La scuola presenta lesioni profonde, decisamente preoccupanti, in tutto il suo immenso e articolato corpo. Viene da chiedersi quale possa essere non solo il presente ma piuttosto il destino di un corpo così malato. Che ne può essere di una istituzione alla quale, anno dopo anno, riforma dopo riforma, sono stati appesi legacci burocratici soffocanti e limitanti il suo movimento e le sue espressioni? Che ne è di un corpo al quale sono state cinicamente tagliate le risorse? Forse, se non è già morta, la scuola sopravvive, tira a campare. Se l’attenzione nei confronti dell’istruzione emerge solo per opportunismo propagandistico nelle stagioni elettorali e, una volta girato l’angolo dei seggi, ci se ne dimentica, allora il messaggio è chiaro: non curarsi seriamente dell’istituzione scolastica significa che i governanti non credono nell’importanza della cultura che, principalmente a scuola, deve essere trasmessa, incentivata e difesa.

I motivi per argomentare in favore dell’importanza di un’istituzione scolastica che funzioni al meglio sono molteplici e molti affondano le proprie radici nelle straordinarie civiltà che ci hanno preceduti, quella ellenistica su tutte, e ai periodi storici, l’Umanesimo e il Rinascimento in particolare, che hanno inondato di cultura, genialità, innovazione, pensiero e bellezza soprattutto il nostro bel Paese. Senza scomodare ulteriormente questi presupposti e ricollocandoci nel presente dobbiamo sottolineare, privi di ogni retorica, che dalla scuola passa il futuro del Paese poiché ragazzi e ragazze saranno uomini e donne che avranno a loro volta la responsabilità adulta di operare scelte individuali e collettive tese al bene comune, nella direzione dell’interesse, della crescita e della promozione umana. In un mondo che cambia repentinamente, la scuola è necessaria per fornire competenze che permettano di orientarsi nella complessità della conoscenza e dell’informazione. In una civiltà che sembra sgretolarsi sotto i colpi dell’assenza di etica è ancora una volta essenziale la scuola che, a partire dalle fondamenta poste dalle famiglie, educhi ai principi primi del rispetto sacro della vita dell’altro nella sua unicità e irripetibilità e al valore della conoscenza. Una scuola che, proprio in una società assuefatta di informazioni e verità a buon mercato, educhi all’esercizio del pensiero critico, che diviene esercizio di libertà interiore che si riverbera anche nelle scelte esteriori.

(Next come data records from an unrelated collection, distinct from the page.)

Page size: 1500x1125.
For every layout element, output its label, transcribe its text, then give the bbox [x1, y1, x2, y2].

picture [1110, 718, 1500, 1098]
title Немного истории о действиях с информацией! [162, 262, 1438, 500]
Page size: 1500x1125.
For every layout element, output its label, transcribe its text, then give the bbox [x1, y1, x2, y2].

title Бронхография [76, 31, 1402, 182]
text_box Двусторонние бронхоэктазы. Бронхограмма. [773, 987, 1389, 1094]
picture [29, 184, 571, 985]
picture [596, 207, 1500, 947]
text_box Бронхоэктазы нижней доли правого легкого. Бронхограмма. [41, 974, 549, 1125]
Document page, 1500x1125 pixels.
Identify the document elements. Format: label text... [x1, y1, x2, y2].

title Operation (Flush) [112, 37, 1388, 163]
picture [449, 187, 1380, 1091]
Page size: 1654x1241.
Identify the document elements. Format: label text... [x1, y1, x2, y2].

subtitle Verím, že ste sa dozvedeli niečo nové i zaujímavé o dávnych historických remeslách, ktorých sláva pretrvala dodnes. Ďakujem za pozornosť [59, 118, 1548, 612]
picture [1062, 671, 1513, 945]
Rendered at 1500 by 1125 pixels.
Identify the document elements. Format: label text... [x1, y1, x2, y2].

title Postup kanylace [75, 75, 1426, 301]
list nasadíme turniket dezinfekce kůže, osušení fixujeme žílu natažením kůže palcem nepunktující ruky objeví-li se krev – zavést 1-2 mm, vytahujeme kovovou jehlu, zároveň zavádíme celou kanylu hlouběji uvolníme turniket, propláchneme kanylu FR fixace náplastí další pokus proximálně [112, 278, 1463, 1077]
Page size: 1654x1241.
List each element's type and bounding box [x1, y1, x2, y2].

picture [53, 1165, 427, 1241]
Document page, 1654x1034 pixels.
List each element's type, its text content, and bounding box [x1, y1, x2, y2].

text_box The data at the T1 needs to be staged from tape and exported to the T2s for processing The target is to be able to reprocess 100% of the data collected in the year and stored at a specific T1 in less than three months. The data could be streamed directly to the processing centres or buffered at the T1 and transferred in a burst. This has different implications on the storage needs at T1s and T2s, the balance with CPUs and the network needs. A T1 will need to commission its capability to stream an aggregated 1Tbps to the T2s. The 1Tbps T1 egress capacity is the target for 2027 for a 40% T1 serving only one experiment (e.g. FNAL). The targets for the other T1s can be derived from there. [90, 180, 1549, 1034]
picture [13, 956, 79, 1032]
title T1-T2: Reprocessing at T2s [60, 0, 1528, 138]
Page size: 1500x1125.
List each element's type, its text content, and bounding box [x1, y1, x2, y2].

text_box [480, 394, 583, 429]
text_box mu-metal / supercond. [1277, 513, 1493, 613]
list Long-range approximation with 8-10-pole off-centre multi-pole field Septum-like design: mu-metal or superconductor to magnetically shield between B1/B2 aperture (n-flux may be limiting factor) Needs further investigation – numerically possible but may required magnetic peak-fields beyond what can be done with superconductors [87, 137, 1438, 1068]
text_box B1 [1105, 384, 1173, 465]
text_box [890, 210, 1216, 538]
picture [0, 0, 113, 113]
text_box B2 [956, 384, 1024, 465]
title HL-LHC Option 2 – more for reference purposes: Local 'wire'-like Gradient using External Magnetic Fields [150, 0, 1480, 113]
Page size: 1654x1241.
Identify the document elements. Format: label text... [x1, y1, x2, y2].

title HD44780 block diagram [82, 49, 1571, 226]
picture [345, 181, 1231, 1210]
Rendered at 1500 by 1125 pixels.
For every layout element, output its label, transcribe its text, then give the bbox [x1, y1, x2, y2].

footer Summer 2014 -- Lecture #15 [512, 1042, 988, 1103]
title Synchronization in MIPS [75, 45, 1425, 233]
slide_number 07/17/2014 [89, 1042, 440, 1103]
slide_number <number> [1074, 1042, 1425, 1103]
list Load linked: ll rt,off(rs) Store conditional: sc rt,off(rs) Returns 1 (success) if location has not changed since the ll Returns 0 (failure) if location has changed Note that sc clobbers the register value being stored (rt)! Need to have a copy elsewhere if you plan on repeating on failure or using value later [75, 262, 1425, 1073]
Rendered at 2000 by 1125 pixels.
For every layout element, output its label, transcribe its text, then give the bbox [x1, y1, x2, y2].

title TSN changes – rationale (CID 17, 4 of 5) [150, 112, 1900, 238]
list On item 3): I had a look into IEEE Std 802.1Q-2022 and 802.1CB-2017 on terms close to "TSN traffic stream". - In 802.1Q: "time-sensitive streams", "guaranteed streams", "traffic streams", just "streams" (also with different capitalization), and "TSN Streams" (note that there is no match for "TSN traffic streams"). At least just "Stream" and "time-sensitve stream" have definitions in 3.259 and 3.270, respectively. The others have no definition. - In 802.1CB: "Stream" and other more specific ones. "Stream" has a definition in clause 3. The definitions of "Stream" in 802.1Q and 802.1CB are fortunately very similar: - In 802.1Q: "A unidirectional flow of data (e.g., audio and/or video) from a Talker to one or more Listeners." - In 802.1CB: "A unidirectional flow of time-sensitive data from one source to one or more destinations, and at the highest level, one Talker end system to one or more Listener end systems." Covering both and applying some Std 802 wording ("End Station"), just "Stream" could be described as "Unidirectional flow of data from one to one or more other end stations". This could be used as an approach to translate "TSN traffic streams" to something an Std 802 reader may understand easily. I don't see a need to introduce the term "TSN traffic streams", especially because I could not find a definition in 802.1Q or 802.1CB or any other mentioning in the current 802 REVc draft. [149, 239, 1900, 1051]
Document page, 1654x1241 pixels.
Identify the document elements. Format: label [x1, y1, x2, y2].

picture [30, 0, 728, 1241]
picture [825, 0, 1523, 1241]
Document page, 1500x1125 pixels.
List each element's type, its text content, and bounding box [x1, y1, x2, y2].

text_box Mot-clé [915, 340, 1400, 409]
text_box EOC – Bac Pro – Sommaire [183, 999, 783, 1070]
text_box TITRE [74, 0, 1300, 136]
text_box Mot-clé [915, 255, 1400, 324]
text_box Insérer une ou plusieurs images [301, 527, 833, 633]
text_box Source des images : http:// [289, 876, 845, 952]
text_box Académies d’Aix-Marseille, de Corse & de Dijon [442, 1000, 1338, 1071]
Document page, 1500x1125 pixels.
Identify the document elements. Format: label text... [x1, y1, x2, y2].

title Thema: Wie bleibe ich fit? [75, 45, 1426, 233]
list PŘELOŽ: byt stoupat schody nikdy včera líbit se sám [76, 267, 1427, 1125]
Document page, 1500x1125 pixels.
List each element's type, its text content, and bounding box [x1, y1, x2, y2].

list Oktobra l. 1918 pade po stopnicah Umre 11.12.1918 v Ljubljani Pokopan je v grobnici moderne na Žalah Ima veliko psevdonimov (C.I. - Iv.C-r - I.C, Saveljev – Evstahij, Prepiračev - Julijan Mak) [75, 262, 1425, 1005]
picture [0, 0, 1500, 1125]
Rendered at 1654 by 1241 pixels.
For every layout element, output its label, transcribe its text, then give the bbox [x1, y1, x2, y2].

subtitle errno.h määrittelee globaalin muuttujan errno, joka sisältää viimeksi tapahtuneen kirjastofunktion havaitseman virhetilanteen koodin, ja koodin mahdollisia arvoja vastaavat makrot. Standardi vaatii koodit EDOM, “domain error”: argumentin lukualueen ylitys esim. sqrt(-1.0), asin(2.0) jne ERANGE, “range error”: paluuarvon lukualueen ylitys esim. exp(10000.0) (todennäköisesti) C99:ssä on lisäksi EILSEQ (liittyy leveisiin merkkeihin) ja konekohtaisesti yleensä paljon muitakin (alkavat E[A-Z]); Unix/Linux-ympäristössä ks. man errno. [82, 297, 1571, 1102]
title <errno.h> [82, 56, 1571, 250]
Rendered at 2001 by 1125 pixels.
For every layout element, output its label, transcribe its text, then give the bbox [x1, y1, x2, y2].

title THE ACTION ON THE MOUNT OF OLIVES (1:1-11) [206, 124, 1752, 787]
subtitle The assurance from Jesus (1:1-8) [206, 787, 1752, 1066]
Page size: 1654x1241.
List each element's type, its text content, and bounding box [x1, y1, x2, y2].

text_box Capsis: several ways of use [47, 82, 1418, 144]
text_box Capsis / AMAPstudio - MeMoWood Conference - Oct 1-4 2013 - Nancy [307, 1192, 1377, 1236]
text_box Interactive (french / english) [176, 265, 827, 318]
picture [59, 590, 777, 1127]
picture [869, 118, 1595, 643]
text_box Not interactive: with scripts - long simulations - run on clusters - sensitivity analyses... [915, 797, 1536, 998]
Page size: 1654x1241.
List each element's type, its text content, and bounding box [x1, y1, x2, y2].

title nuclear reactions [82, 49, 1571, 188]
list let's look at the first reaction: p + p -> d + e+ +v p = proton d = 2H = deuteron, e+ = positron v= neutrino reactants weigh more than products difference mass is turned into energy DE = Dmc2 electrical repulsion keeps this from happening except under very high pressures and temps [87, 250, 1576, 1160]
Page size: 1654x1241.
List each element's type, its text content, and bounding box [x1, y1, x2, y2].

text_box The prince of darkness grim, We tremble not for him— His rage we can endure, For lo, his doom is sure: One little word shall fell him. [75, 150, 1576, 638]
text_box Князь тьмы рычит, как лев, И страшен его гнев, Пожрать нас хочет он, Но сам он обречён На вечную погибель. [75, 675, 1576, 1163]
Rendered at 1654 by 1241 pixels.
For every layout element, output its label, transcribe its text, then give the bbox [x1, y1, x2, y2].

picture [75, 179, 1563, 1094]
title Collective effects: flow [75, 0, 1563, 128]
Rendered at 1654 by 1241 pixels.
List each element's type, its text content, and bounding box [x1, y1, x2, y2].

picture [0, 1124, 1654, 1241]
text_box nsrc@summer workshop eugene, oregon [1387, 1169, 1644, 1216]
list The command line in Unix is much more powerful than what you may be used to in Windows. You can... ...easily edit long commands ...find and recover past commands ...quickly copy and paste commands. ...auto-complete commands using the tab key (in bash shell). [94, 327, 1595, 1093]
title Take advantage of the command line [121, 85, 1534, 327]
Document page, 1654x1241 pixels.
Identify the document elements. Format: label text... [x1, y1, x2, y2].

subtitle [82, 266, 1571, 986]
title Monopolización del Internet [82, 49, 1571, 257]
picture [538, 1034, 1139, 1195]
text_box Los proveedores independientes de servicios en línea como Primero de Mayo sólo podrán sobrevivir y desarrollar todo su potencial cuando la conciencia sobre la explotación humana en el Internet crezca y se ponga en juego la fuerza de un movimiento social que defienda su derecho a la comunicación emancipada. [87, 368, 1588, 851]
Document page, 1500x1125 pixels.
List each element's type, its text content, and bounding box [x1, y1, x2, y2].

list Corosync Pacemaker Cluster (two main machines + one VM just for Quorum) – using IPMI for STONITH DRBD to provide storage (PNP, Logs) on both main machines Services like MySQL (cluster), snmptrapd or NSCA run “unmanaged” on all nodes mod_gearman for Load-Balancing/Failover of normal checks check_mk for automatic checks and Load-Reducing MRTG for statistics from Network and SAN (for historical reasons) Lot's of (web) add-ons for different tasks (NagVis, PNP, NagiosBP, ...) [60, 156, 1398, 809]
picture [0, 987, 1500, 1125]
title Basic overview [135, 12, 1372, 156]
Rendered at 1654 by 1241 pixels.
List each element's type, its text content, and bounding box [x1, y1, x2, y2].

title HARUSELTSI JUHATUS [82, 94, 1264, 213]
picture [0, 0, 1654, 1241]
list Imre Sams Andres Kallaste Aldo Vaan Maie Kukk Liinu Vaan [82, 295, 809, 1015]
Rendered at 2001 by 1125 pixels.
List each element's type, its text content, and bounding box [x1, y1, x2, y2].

Trascurare la scuola significa cedere il passo ad un abissale vuoto culturale. Lo aveva denunciato con lucidità Pier Paolo Pasolini, ormai quarantacinque anni or sono, riflettendo sul fenomeno dilagante della droga consumata dai giovani e intuendo quanto essa fosse un vero e proprio surrogato della cultura1. Il vuoto lascia spazio alla disgregazione, alla distruzione, alla pulsione di morte. Gli esiti sono infausti e disfunzionali per il singolo e per la collettività. È il crepuscolo di una nazione.

Se vogliamo tutelare il presente del nostro paese e il suo futuro dobbiamo iniziare occupandoci della formazione culturale dei più giovani e questo può avverarsi in primis attraverso la scuola, agenzia culturale ed educativa per eccellenza. Istituzione che preserva l’incontro umano, le relazioni, l’importanza del libro, della lettura e dello studio per l’apertura di nuovi mondi e più ampi orizzonti, nonché l’abitudine al pensiero autonomo. Per questi e molti altri motivi, non dobbiamo forse salvaguardare la scuola, ridonarle l’attenzione che merita se vogliamo tutelare la nostra civiltà aiutandola a progredire, anziché rimanere spettatori inermi dinanzi alla regressione antropologica tragicamente testimoniata dalle cronache quotidiane?

 

Alessandro Tonon

 

NOTE:
1. Cfr., P. P. PASOLINI, La droga: una vera tragedia italiana. In Lettere luterane, Garzanti, Milano, 2009, pp. 97-104.